__Instruções de trabalho__:
- a) Transcreva, do relato sobre as viagens por Lençóis, o trecho entre "As primeiras vezes, que" e "minha memória emotiva.", incluindo ambos.
- b) Prossiga o relato sobre as viagens por Lençóis, começando logo após a última frase apresentada.

Uma das viagens mais nostálgicas que, recorrentemente, gosto de fazer, é voltar no tempo em que, inúmeras vezes, passei por Lençóis, na Bahia, fazendo o percurso Brasília-Juazeiro do Norte-Sousa-João Pessoa-Brasília. Já faz um bom tempo - eu diria, mais de trinta anos. Tanto tempo, que os registros fotográficos de então, desbotaram, perderam a cor - ou melhor, avermelharam.
As primeiras vezes, que fiz esse trajeto com meu marido, nosso filho ainda nem havia nascido; mas, depois, o repetimos, de carro, com ele bebê, imerso em suas parafernálias, de mamadeiras, fraldas a todas as tralhas pertinentes e cabíveis no nosso inesquecível chevette. Com ele maiorzinho, esperto, curioso, falante, às vezes enjoado, fazíamos toda a viagem respondendo às suas indagações sobre tudo, as estradas, as pessoas, as montanhas, o sol, a lua, o tempo, as horas, a chegada. Momentos mágicos e lúdicos cristalizados em minha memória emotiva.
Em algumas oportunidades, viajamos na companhia de amigos conterâneos também residentes em Brasília, e vínhamos todos em comboio animado, com nossas crianças, passar as férias, as festas natalinas pelas praias do Nordeste e matar a saudade das nossas famílias.

__Dados disponíveis__:
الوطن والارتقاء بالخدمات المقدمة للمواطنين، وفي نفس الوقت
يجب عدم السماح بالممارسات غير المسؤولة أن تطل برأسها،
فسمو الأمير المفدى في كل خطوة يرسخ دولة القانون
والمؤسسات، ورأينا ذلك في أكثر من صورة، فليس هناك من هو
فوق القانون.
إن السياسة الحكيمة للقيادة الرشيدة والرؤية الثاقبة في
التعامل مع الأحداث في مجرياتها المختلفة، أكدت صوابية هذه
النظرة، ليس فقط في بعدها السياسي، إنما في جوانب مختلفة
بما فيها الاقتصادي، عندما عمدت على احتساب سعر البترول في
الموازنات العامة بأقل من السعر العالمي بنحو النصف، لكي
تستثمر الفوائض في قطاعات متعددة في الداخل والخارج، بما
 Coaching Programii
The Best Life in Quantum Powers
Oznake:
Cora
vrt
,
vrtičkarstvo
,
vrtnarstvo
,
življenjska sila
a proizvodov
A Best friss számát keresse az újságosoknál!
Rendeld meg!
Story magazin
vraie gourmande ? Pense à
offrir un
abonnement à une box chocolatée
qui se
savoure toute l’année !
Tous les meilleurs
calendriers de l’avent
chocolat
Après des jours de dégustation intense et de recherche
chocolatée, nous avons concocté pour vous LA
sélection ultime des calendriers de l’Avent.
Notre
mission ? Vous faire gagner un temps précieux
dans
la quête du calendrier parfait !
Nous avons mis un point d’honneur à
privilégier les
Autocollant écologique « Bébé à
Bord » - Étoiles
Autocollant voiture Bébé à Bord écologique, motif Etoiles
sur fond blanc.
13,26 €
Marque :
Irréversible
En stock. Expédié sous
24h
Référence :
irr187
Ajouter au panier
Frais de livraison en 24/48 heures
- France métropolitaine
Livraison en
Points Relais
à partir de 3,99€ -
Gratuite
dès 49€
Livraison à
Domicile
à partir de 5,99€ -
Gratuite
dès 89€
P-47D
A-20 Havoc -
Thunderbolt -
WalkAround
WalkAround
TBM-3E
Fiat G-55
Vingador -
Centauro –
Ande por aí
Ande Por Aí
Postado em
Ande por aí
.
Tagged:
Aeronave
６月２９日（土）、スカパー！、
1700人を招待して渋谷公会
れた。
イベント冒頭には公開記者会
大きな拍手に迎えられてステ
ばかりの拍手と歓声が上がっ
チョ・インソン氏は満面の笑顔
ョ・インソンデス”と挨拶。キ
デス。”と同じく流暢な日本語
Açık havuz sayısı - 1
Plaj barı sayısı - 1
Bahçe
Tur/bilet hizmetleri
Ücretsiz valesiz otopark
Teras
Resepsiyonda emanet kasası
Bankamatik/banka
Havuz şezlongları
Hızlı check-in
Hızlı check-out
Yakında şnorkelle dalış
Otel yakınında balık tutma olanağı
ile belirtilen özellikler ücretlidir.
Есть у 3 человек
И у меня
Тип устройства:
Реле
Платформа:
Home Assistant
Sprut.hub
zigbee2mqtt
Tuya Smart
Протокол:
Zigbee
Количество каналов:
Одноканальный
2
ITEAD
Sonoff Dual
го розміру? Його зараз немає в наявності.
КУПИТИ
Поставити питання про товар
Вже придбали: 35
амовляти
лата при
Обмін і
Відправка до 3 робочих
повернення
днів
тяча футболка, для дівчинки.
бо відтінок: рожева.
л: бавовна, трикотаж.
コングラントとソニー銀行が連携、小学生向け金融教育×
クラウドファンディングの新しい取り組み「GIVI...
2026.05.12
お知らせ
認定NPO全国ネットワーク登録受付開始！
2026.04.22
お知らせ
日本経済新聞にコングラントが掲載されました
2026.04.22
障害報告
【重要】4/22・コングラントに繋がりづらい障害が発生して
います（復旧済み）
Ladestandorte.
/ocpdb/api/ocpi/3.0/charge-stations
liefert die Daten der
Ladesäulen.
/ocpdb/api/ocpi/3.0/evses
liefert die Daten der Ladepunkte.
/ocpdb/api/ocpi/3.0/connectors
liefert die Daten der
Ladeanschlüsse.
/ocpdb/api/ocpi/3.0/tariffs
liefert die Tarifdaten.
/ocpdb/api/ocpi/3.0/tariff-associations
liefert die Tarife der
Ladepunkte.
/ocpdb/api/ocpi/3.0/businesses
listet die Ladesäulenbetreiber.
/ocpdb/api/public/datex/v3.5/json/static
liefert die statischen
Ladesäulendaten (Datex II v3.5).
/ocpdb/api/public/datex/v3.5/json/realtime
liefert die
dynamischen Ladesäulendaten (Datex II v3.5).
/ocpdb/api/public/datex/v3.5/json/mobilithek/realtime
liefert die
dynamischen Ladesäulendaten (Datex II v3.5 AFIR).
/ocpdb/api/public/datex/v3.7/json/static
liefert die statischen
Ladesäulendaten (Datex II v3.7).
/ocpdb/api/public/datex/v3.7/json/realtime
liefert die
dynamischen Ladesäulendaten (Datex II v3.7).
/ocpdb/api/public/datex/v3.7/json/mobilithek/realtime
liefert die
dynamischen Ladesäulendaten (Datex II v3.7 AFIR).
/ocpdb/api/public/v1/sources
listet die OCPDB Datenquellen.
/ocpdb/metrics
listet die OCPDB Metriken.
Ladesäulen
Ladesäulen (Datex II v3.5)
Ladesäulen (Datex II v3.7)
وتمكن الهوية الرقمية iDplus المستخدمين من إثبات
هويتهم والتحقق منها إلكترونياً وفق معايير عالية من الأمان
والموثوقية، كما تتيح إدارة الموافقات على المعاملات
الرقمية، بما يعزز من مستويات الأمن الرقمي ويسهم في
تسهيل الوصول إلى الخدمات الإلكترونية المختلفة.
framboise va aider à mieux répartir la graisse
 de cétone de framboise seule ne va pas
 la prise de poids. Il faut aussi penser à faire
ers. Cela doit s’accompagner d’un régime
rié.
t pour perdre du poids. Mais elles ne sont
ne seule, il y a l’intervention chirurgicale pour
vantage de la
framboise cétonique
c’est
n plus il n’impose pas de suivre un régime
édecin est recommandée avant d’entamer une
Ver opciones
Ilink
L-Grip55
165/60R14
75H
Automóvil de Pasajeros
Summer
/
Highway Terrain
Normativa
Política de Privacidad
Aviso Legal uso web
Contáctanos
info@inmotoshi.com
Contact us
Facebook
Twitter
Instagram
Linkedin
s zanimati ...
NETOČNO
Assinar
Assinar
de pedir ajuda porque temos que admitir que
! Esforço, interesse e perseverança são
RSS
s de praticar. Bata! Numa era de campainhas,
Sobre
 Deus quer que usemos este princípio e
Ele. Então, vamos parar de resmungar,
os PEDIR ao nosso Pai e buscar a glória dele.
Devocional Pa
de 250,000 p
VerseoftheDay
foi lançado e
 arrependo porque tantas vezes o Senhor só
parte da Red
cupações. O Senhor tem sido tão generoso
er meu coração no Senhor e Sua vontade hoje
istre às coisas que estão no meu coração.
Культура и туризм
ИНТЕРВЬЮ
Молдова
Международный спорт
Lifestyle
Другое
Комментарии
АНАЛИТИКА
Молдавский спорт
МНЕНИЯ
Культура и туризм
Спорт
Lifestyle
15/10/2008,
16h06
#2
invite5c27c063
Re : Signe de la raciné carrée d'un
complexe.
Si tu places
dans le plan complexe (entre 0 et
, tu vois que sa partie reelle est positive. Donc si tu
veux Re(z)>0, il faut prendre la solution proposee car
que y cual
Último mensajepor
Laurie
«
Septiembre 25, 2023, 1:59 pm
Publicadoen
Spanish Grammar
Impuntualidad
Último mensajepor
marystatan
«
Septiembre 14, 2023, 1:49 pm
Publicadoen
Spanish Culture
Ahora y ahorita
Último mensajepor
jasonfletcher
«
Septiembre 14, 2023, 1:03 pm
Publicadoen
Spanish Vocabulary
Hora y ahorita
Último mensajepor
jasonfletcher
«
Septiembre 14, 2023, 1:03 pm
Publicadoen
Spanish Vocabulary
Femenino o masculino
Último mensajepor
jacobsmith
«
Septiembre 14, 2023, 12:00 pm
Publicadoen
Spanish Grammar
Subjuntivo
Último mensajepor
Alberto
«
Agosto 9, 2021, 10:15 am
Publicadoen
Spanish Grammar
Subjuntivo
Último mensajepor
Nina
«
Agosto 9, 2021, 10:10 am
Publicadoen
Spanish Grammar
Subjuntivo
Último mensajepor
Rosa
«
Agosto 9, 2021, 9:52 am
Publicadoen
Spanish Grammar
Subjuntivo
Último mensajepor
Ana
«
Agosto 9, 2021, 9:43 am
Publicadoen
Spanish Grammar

__Resultados do exercício__:
- a)
As primeiras vezes, que fiz esse trajeto com meu marido, nosso filho ainda nem havia nascido; mas, depois, o repetimos, de carro, com ele bebê, imerso em suas parafernálias, de mamadeiras, fraldas a todas as tralhas pertinentes e cabíveis no nosso inesquecível chevette. Com ele maiorzinho, esperto, curioso, falante, às vezes enjoado, fazíamos toda a viagem respondendo às suas indagações sobre tudo, as estradas, as pessoas, as montanhas, o sol, a lua, o tempo, as horas, a chegada. Momentos mágicos e lúdicos cristalizados em minha memória emotiva.

- b)
Noutras ocasiões, viajávamos sozinhos, um tanto inseguros, com as estradas longínquas e desertas, cheias de crateras e depressões, esgotando o nosso estoque de fitas cassetes, e toda sorte de sons e rítimos favoritos. On the road, ouvíamos desde clássicos (com Waldo de los Rios), românticos orquestrados, instrumentais (Mantovani, Billy Vaughn, Ray Conniff, Paul Mauriat, Zamfir), jovem guarda (Roberto Carlos), rock-pop (Beatles, Credence, Rolling Stones, Santana, Elthon John), até forró (Gonzagão, Trio Nordestino), frevo e música sacra.
Foram muitas aventuras, inesquecíveis experiências, ora divertidas, prazerosas, ora cansativas, tensas, e cheias de riscos. Deixávamos Brasília sempre sob chuvas torrenciais, que amainavam ao longo do caminho. Já no entorno de Ibotirama, fazíamos de balsa, a travessia do Rio São Francisco. No percurso passávamos por importantes cidades, Itaberaba, Seabra, Rui Barbosa, Barreiras; em seguida, nos deparávamos com belíssimos panapanás, nos trechos margeados por baixa vegetação, formando alamedas, quase um túnel natural, canalizando uma aragem agradabilíssima. Era o frescor do sul da Bahia. Esse clima ameno prolongava-se até Lençóis, numa brisa refrescante e serena, típica e sob medida da Chapada Diamantina, combinada com um por-de-sol inigualável, uma paisagem paradisíaca. Aos nossos sentidos, a liberdade era tudo que ali estava.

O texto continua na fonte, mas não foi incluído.